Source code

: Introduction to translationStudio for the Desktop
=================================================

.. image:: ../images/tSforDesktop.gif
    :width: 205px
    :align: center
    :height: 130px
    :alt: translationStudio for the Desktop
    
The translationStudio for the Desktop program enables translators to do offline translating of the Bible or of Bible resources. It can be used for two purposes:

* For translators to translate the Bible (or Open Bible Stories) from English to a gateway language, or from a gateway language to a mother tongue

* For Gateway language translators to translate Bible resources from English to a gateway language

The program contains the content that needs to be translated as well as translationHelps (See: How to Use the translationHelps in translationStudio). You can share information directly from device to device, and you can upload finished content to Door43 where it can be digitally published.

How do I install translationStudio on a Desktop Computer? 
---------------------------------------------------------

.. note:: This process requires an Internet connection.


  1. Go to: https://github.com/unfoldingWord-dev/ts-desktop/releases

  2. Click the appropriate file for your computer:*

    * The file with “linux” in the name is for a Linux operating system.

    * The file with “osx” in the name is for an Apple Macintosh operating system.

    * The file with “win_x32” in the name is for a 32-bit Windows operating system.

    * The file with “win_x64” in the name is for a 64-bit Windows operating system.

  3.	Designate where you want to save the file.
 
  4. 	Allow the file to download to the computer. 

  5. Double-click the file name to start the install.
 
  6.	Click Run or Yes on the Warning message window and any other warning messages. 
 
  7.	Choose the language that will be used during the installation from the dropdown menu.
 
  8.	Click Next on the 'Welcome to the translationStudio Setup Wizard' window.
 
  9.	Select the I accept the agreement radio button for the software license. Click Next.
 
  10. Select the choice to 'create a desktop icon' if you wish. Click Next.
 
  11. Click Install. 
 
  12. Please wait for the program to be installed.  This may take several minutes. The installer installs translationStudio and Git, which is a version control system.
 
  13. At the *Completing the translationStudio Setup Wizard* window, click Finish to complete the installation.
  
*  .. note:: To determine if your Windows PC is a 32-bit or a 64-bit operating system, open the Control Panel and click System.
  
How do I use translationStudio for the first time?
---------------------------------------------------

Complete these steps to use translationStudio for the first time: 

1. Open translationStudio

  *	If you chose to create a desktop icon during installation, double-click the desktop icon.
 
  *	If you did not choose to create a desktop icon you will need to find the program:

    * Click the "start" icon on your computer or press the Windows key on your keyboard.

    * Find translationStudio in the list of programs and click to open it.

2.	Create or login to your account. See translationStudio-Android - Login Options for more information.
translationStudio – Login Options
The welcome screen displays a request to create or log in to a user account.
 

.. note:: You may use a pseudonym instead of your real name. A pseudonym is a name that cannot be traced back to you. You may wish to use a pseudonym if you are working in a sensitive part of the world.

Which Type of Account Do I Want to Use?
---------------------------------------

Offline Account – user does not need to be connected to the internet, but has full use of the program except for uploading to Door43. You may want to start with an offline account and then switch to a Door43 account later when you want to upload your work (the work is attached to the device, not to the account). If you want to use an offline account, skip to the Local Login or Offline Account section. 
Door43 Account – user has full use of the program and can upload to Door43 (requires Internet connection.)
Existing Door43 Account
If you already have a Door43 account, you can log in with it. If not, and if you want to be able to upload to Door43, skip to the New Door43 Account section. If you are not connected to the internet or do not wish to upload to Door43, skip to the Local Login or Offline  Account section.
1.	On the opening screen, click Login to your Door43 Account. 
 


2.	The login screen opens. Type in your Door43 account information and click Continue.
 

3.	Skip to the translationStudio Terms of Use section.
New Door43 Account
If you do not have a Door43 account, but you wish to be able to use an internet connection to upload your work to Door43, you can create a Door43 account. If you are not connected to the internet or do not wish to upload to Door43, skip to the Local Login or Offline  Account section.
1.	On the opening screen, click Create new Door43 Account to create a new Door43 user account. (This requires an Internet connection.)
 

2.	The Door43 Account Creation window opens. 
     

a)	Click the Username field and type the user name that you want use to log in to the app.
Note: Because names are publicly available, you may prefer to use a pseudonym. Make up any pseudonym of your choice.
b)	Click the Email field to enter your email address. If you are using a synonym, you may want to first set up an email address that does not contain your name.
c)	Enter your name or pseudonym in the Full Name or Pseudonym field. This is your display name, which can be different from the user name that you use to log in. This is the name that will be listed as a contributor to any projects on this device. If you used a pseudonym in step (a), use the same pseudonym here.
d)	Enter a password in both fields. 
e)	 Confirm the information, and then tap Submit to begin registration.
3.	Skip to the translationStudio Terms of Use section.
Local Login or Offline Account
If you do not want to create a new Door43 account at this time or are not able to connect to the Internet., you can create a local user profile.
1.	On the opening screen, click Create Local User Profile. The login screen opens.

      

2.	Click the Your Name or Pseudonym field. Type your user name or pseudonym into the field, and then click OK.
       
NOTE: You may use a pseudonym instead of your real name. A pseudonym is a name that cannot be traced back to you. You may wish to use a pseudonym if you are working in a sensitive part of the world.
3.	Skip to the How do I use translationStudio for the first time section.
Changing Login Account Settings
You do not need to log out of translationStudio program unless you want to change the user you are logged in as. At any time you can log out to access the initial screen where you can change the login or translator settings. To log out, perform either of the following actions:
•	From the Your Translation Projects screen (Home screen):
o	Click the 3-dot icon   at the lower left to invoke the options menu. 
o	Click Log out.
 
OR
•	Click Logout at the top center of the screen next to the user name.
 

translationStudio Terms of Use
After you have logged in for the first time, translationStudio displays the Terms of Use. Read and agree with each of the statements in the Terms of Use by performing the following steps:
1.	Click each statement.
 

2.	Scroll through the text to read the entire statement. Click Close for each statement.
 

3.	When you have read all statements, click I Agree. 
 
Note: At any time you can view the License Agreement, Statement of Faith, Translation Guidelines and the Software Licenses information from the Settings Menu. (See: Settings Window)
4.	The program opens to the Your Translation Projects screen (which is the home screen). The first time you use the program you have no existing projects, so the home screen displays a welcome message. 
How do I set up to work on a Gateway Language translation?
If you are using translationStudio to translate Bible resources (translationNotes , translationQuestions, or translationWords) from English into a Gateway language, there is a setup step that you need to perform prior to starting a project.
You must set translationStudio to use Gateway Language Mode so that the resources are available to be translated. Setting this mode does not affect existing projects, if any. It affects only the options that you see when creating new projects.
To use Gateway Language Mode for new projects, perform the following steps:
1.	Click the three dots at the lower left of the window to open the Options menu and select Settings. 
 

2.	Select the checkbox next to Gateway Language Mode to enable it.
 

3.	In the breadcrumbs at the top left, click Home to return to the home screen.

........

What the task asks:
A faithful transcription of all the material is what this exercise calls for.

The completed task:
Source code

: Introduction to translationStudio for the Desktop
=================================================

.. image:: ../images/tSforDesktop.gif
    :width: 205px
    :align: center
    :height: 130px
    :alt: translationStudio for the Desktop
    
The translationStudio for the Desktop program enables translators to do offline translating of the Bible or of Bible resources. It can be used for two purposes:

* For translators to translate the Bible (or Open Bible Stories) from English to a gateway language, or from a gateway language to a mother tongue

* For Gateway language translators to translate Bible resources from English to a gateway language

The program contains the content that needs to be translated as well as translationHelps (See: How to Use the translationHelps in translationStudio). You can share information directly from device to device, and you can upload finished content to Door43 where it can be digitally published.

How do I install translationStudio on a Desktop Computer? 
---------------------------------------------------------

.. note:: This process requires an Internet connection.


  1. Go to: https://github.com/unfoldingWord-dev/ts-desktop/releases

  2. Click the appropriate file for your computer:*

    * The file with “linux” in the name is for a Linux operating system.

    * The file with “osx” in the name is for an Apple Macintosh operating system.

    * The file with “win_x32” in the name is for a 32-bit Windows operating system.

    * The file with “win_x64” in the name is for a 64-bit Windows operating system.

  3.	Designate where you want to save the file.
 
  4. 	Allow the file to download to the computer. 

  5. Double-click the file name to start the install.
 
  6.	Click Run or Yes on the Warning message window and any other warning messages. 
 
  7.	Choose the language that will be used during the installation from the dropdown menu.
 
  8.	Click Next on the 'Welcome to the translationStudio Setup Wizard' window.
 
  9.	Select the I accept the agreement radio button for the software license. Click Next.
 
  10. Select the choice to 'create a desktop icon' if you wish. Click Next.
 
  11. Click Install. 
 
  12. Please wait for the program to be installed.  This may take several minutes. The installer installs translationStudio and Git, which is a version control system.
 
  13. At the *Completing the translationStudio Setup Wizard* window, click Finish to complete the installation.
  
*  .. note:: To determine if your Windows PC is a 32-bit or a 64-bit operating system, open the Control Panel and click System.
  
How do I use translationStudio for the first time?
---------------------------------------------------

Complete these steps to use translationStudio for the first time: 

1. Open translationStudio

  *	If you chose to create a desktop icon during installation, double-click the desktop icon.
 
  *	If you did not choose to create a desktop icon you will need to find the program:

    * Click the "start" icon on your computer or press the Windows key on your keyboard.

    * Find translationStudio in the list of programs and click to open it.

2.	Create or login to your account. See translationStudio-Android - Login Options for more information.
translationStudio – Login Options
The welcome screen displays a request to create or log in to a user account.
 

.. note:: You may use a pseudonym instead of your real name. A pseudonym is a name that cannot be traced back to you. You may wish to use a pseudonym if you are working in a sensitive part of the world.

Which Type of Account Do I Want to Use?
---------------------------------------

Offline Account – user does not need to be connected to the internet, but has full use of the program except for uploading to Door43. You may want to start with an offline account and then switch to a Door43 account later when you want to upload your work (the work is attached to the device, not to the account). If you want to use an offline account, skip to the Local Login or Offline Account section. 
Door43 Account – user has full use of the program and can upload to Door43 (requires Internet connection.)
Existing Door43 Account
If you already have a Door43 account, you can log in with it. If not, and if you want to be able to upload to Door43, skip to the New Door43 Account section. If you are not connected to the internet or do not wish to upload to Door43, skip to the Local Login or Offline  Account section.
1.	On the opening screen, click Login to your Door43 Account. 
 


2.	The login screen opens. Type in your Door43 account information and click Continue.
 

3.	Skip to the translationStudio Terms of Use section.
New Door43 Account
If you do not have a Door43 account, but you wish to be able to use an internet connection to upload your work to Door43, you can create a Door43 account. If you are not connected to the internet or do not wish to upload to Door43, skip to the Local Login or Offline  Account section.
1.	On the opening screen, click Create new Door43 Account to create a new Door43 user account. (This requires an Internet connection.)
 

2.	The Door43 Account Creation window opens. 
     

a)	Click the Username field and type the user name that you want use to log in to the app.
Note: Because names are publicly available, you may prefer to use a pseudonym. Make up any pseudonym of your choice.
b)	Click the Email field to enter your email address. If you are using a synonym, you may want to first set up an email address that does not contain your name.
c)	Enter your name or pseudonym in the Full Name or Pseudonym field. This is your display name, which can be different from the user name that you use to log in. This is the name that will be listed as a contributor to any projects on this device. If you used a pseudonym in step (a), use the same pseudonym here.
d)	Enter a password in both fields. 
e)	 Confirm the information, and then tap Submit to begin registration.
3.	Skip to the translationStudio Terms of Use section.
Local Login or Offline Account
If you do not want to create a new Door43 account at this time or are not able to connect to the Internet., you can create a local user profile.
1.	On the opening screen, click Create Local User Profile. The login screen opens.

      

2.	Click the Your Name or Pseudonym field. Type your user name or pseudonym into the field, and then click OK.
       
NOTE: You may use a pseudonym instead of your real name. A pseudonym is a name that cannot be traced back to you. You may wish to use a pseudonym if you are working in a sensitive part of the world.
3.	Skip to the How do I use translationStudio for the first time section.
Changing Login Account Settings
You do not need to log out of translationStudio program unless you want to change the user you are logged in as. At any time you can log out to access the initial screen where you can change the login or translator settings. To log out, perform either of the following actions:
•	From the Your Translation Projects screen (Home screen):
o	Click the 3-dot icon   at the lower left to invoke the options menu. 
o	Click Log out.
 
OR
•	Click Logout at the top center of the screen next to the user name.
 

translationStudio Terms of Use
After you have logged in for the first time, translationStudio displays the Terms of Use. Read and agree with each of the statements in the Terms of Use by performing the following steps:
1.	Click each statement.
 

2.	Scroll through the text to read the entire statement. Click Close for each statement.
 

3.	When you have read all statements, click I Agree. 
 
Note: At any time you can view the License Agreement, Statement of Faith, Translation Guidelines and the Software Licenses information from the Settings Menu. (See: Settings Window)
4.	The program opens to the Your Translation Projects screen (which is the home screen). The first time you use the program you have no existing projects, so the home screen displays a welcome message. 
How do I set up to work on a Gateway Language translation?
If you are using translationStudio to translate Bible resources (translationNotes , translationQuestions, or translationWords) from English into a Gateway language, there is a setup step that you need to perform prior to starting a project.
You must set translationStudio to use Gateway Language Mode so that the resources are available to be translated. Setting this mode does not affect existing projects, if any. It affects only the options that you see when creating new projects.
To use Gateway Language Mode for new projects, perform the following steps:
1.	Click the three dots at the lower left of the window to open the Options menu and select Settings. 
 

2.	Select the checkbox next to Gateway Language Mode to enable it.
 

3.	In the breadcrumbs at the top left, click Home to return to the home screen.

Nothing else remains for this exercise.